Publisher: Booklocker.com, Inc.

ISBN: 1-59113-734-9

Genre: Young Adult


The following review was contributed by: Jennifer Brown : Click Here To View Jennifer Brown's Reviews


Who ever said cats don’t care about their owners? Houdini, a Flamepoint Siamese kitten who was abandoned by some college students in an on-campus apartment, is all about his owner. Jill, a kind hearted little girl with a fondness for cats, takes in Houdini and gives him the best love and care he’d ever known!

Houdini is happy as a fat cat, living a life of adventure with Jill’s other cats. But Houdini’s adventuresome spirit takes him too far one day and he finds himself far, far away from his beloved Jill. When tragedy strikes poor Houdini, his luck turns around. He meets a kind artist who cares for him and loves him as her own. But will Houdini ever love her the way he loved Jill?

HOUDINI, by T.J. Banks, is a young adult novel for cat lovers. It is no doubt that Banks is an extreme cat lover herself, a fact that is apparent in her painstaking descriptions of the moods, motions, and idiosyncrasies of the cats in her book. This careful attention to detail will delight cat lovers who will find Banks’ cats doing all of the endearing things their own cats do.

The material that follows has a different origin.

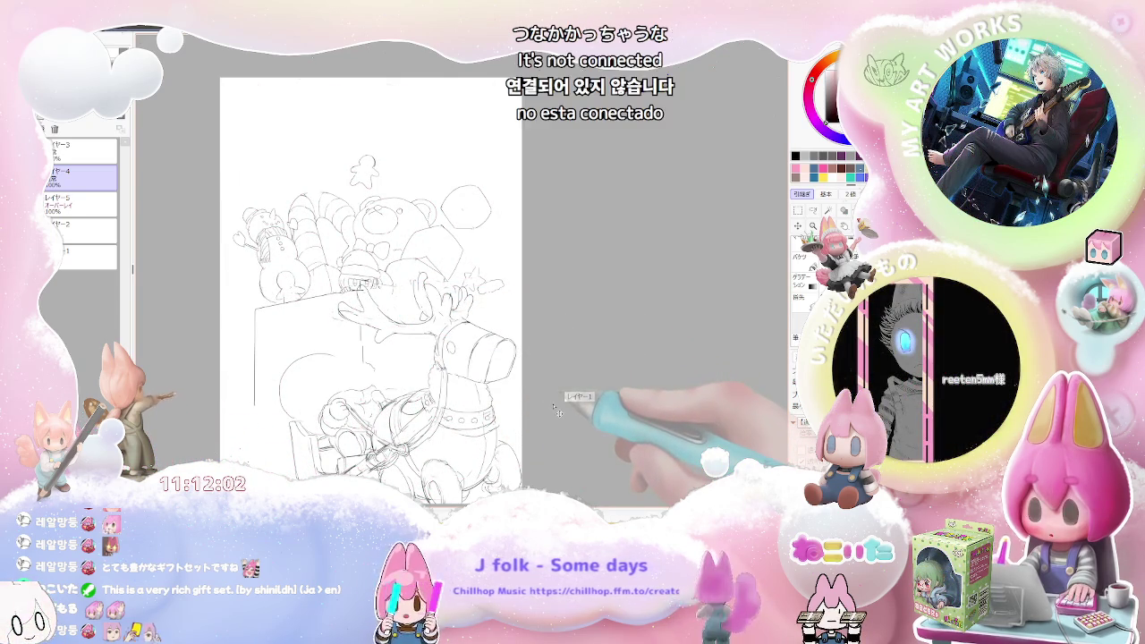
Step: Undo the last change, then enlarge the lassoed reindeer slightly and shift it down-right
key(ctrl+z)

Young adult books with animals as main characters all tend to struggle with a certain balance, and unfortunately HOUDINI struggles with it as well. That is the balance between ignorance and wisdom. On the one hand, the animals (in this case Houdini and the other cats) are completely ignorant of their surroundings. They will perhaps charmingly think of things in terms of “big machines” or describe things in purely physical form. But, other times, they seem to slip into a place of wisdom, where they suddenly know the human words for everything. Take, for example, the following passage:

“Houdini settled back down among the tumbled bedclothes, trying to make himself very small and failing completely. He was sure she would take him out to the tool shed to join the other cats as soon as she’d gotten funny human-skins on; so it puzzled him when she simply straightened out the bed as best she could without disturbing him and left” (pp. 131-132).

In this passage, Houdini seems both wise and ignorant. He knows what “bedclothes” are, as well as “tool shed” and “bed.” But then he slips into ignorance and calls her clothes “funny human skins.”

This is a difficult balance to strike, but is necessary when writing for young adults, whose attention is being consistently vied for by television, video games, and computers.

Overall, HOUDINI is a fast read that will surely entertain animal lovers and will absolutely thrill cat lovers. Who wouldn’t love the sweet devoted soul of Houdini and cheer for him the whole way through?